L’idée d’une taxe sur le numérique est vivement souhaitée par le CDCF (Conseil du commerce de France) qui se plaint de distorsions de concurrence, les commerces physiques étant, de surcroît, assujettis à la fiscalité locale à travers notamment la taxation du foncier et la contribution économique territoriale. Et les plateformes numériques utilisent les équipements financés par les collectivités (routes, recyclage des déchets des colis…) sans y contribuer.
Au printemps, parallèlement aux travaux menés au niveau européen, le gouvernement avait confié à l'Inspection générale des finances le soin de proposer un cadre fiscal plus équitable entre les différentes formes de commerce, afin notamment d’accompagner le plan Action cœur de ville qui vise à redynamiser les centres-villes. Ses conclusions n’ont toujours pas été rendues publiques.

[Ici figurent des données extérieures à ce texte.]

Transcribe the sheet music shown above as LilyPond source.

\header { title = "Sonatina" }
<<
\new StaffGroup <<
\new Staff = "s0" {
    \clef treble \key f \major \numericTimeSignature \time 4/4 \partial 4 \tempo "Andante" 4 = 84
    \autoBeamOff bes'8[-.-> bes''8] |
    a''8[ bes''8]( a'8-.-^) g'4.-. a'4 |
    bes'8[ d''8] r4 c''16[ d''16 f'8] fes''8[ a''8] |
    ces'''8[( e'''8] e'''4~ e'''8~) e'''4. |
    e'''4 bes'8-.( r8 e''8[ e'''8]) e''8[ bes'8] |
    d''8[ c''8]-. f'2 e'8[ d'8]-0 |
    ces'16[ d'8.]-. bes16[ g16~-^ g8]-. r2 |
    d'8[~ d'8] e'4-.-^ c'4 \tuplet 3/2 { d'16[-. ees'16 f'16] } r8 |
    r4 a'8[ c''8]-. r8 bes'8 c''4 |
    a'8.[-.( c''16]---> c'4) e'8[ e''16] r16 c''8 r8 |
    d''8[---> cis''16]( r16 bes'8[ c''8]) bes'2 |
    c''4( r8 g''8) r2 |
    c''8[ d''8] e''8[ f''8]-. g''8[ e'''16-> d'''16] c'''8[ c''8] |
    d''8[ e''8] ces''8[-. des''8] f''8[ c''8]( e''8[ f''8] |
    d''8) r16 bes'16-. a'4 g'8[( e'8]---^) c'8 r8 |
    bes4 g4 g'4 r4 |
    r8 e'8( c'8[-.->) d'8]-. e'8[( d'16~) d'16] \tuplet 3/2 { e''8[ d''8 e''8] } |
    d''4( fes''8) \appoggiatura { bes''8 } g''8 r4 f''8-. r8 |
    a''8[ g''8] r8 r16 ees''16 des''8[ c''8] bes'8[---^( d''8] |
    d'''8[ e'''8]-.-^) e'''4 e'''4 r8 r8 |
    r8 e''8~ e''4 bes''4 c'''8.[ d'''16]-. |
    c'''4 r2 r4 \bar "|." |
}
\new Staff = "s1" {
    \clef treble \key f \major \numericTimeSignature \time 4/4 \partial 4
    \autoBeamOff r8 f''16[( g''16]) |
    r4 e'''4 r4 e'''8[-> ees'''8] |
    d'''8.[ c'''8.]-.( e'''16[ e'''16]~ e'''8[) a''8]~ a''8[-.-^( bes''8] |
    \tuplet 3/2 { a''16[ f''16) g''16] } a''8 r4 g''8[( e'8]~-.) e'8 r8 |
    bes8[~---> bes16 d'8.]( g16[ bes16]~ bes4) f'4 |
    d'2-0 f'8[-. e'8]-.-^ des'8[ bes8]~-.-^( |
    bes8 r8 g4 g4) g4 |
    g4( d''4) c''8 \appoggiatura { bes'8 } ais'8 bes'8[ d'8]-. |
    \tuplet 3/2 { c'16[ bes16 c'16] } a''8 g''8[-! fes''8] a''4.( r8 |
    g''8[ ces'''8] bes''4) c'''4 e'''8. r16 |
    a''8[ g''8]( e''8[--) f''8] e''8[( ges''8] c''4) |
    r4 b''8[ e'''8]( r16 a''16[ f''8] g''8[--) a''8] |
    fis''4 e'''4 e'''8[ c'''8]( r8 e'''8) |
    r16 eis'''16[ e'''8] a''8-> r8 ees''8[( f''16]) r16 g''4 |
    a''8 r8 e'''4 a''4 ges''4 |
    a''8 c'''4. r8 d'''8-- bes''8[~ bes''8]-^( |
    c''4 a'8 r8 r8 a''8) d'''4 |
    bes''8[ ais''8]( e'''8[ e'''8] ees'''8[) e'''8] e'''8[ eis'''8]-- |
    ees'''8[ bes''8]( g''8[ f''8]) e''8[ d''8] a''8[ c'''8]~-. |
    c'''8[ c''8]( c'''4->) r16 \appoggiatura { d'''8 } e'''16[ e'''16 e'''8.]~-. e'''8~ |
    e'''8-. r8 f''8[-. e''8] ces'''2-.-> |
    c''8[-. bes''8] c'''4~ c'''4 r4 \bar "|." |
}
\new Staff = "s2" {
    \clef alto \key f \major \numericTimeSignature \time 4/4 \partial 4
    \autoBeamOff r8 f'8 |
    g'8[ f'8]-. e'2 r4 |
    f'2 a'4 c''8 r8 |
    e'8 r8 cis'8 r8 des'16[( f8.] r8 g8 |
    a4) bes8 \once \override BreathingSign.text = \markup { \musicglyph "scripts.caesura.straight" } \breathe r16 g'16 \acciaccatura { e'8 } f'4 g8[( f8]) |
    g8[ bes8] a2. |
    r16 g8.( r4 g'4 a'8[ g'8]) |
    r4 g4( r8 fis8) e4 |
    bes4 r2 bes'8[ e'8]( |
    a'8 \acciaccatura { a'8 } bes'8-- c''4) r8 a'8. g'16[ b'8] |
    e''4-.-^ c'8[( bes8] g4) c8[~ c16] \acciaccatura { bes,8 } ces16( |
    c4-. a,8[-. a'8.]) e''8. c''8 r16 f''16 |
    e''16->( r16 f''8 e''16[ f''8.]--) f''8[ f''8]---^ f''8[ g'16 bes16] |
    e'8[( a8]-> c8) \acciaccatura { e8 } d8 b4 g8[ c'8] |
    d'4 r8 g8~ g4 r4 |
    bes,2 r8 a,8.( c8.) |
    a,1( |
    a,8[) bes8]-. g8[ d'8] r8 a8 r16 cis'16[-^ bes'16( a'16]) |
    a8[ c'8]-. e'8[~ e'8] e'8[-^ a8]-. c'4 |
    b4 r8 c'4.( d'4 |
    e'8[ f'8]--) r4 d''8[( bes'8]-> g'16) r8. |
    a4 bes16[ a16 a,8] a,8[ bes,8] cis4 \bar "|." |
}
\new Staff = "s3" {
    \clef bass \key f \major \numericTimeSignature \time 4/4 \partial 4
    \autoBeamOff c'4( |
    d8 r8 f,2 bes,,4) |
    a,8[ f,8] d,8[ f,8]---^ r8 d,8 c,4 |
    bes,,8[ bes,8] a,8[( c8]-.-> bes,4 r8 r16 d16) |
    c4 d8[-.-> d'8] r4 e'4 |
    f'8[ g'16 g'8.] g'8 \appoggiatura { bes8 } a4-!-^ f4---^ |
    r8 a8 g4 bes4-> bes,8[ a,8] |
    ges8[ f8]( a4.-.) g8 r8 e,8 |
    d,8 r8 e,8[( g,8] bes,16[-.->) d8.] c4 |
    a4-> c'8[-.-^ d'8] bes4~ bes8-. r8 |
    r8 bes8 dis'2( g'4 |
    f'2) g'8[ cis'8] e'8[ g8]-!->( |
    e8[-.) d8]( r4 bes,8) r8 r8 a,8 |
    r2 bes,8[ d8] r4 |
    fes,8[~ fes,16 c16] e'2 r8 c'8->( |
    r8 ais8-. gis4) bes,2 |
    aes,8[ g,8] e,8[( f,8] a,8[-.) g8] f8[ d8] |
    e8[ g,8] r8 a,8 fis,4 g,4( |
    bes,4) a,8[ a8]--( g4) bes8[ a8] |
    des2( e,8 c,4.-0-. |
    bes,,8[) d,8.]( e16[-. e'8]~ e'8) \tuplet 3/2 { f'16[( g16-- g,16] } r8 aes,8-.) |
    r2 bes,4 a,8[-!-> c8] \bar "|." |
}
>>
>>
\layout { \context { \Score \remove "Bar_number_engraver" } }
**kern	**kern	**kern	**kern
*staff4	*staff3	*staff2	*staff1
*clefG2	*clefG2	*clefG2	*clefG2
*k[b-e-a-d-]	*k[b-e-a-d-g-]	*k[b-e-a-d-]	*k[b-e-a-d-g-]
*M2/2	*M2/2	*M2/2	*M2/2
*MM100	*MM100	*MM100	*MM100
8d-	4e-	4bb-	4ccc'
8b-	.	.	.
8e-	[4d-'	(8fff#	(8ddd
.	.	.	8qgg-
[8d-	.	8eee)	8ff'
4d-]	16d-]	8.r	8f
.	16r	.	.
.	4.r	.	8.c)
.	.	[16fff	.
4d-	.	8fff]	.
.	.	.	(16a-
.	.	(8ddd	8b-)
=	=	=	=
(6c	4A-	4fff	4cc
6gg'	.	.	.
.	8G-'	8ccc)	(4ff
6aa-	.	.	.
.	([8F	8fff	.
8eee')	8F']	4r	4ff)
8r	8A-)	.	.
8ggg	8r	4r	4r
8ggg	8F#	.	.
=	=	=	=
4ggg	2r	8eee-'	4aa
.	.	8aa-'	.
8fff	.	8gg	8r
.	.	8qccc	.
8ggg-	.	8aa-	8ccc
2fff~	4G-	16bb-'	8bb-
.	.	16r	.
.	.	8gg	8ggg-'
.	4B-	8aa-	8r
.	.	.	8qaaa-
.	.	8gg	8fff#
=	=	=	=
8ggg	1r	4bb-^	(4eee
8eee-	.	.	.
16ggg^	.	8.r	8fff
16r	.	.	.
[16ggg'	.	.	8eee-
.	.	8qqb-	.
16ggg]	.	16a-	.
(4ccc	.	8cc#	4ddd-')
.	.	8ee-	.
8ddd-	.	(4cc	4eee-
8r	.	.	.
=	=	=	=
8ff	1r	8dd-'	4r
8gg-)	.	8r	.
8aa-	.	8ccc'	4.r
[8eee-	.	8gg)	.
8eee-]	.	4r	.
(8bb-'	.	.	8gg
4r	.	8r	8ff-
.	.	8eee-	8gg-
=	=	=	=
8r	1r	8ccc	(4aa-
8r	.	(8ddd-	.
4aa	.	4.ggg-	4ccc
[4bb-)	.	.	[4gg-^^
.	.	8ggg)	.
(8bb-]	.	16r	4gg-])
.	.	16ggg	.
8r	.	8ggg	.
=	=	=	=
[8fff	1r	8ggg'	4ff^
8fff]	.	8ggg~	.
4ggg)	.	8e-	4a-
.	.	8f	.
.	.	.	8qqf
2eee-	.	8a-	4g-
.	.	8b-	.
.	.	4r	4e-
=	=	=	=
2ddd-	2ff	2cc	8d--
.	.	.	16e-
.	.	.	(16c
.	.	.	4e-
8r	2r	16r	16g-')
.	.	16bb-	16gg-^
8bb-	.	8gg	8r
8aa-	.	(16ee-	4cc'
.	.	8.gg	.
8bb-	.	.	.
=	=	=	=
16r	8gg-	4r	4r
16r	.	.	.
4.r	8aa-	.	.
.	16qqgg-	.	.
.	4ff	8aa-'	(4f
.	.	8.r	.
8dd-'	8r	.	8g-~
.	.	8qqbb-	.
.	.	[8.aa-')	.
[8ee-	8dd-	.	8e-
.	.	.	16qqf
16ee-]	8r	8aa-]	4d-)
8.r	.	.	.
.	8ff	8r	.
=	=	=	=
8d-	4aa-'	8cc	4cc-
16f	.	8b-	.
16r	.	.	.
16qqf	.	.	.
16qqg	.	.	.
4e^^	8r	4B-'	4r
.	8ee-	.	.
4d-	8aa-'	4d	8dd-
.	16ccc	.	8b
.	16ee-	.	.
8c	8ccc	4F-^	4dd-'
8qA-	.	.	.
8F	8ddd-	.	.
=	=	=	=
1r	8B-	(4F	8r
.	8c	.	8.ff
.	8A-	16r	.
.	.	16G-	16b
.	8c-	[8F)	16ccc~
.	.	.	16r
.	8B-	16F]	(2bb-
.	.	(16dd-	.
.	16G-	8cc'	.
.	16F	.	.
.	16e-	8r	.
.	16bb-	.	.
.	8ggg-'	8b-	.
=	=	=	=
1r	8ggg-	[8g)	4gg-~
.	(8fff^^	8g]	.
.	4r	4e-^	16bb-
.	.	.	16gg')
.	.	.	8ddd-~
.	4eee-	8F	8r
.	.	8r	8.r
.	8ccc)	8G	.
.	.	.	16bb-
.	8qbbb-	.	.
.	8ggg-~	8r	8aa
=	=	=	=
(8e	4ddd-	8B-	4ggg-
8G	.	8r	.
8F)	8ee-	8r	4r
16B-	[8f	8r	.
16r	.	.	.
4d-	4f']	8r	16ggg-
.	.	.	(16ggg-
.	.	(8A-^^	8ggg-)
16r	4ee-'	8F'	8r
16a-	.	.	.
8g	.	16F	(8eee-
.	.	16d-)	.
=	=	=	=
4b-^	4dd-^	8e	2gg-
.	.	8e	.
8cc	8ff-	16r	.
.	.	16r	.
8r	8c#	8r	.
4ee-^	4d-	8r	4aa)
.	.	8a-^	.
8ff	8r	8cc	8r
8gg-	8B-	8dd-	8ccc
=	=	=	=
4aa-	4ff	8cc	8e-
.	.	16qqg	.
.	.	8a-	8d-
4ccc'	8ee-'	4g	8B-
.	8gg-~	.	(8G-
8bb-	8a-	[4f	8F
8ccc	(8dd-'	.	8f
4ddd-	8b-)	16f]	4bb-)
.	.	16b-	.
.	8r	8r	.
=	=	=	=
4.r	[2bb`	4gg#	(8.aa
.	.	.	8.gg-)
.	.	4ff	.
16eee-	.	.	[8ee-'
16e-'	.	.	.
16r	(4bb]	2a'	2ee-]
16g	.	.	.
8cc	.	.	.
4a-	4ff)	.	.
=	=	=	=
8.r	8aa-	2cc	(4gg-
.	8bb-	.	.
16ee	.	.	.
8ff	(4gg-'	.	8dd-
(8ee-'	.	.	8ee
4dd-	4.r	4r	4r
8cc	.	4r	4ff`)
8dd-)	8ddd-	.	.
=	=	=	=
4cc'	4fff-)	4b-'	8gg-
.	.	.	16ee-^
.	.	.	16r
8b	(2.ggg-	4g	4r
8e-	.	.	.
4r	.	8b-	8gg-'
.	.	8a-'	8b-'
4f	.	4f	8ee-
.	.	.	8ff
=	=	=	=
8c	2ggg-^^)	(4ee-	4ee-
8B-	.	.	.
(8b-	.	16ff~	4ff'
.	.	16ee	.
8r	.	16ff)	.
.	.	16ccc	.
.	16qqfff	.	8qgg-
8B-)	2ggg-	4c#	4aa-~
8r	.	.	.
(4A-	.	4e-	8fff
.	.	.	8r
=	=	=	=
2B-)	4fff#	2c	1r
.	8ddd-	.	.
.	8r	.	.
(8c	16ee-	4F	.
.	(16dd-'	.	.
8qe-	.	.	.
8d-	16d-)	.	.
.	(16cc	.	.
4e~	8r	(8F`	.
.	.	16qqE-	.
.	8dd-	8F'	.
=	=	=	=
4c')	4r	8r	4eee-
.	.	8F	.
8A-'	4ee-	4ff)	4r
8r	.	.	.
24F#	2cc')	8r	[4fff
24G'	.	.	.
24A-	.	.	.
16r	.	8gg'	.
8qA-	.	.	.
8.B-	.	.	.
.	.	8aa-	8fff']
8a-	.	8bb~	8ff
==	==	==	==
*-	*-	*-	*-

Les maires proposent une taxe à un euro
En attendant, l’Association des maires de France (AMF) a décidé de monter au créneau. Elle a en effet soutenu un amendement au projet de loi de finances pour 2019 visant à taxer à hauteur d’un euro chaque colis commandé en ligne et livré à domicile. La proposition émanant du maire de Cannes, David Lisnard, vice-président de l’AMF, et a été portée par le député LREM du Pas-de-Calais, Benoît Potterie. Mais la commission des finances l’a rejeté, le 7 novembre, suite à l’avis défavorable du rapporteur Joël Giraud (LREM, Hautes-Alpes). Au moins le débat a-t-il été ouvert. Le commerce physique "est soumis à plus de 85 taxes, contre 3 pour le commerce en ligne", argue Benoît Potterie qui n’entend pas baisser les bras : la proposition pourrait resurgir à l’occasion du chantier sur la fiscalité locale attendue en 2019. "Cette taxe serait collectée par l’e-commerçant et reversée à l’État, mais à destination exclusive des collectivités via un fonds de compensation à la baisse parallèle obligatoire de la fiscalité foncière sur les commerces de ville", explique l’AMF. L’argent ainsi récolté aurait abondé un "fonds de compensation pour une fiscalité commerciale locale équitable". Ce fonds aurait financé un abattement automatique de 10% sur la taxe foncière des petits commerces (inférieur à 400 m²) perçue au profit des communes et intercommunalités, soit environ 335 millions d’euros. L’AMF se défend de vouloir opposer les modes de consommation entre eux, mais rappelle que 505 millions de colis ont été livrés en 2017, sans que les entreprises concernées n’aient à contribuer à l’entretien des routes. Outre le rétablissement d’une équité fiscale entre les commerces, la mesure visait à lutter contre "l’effet Amazon" , à savoir l’impact écologique des livraisons à la charge des communes. "À San Francisco, le berceau d’Amazon, on a pu constater une hausse spectaculaire des déchets liés aux livraisons à domicile", explique-t-on dans l’entourage de Benoît Potterie.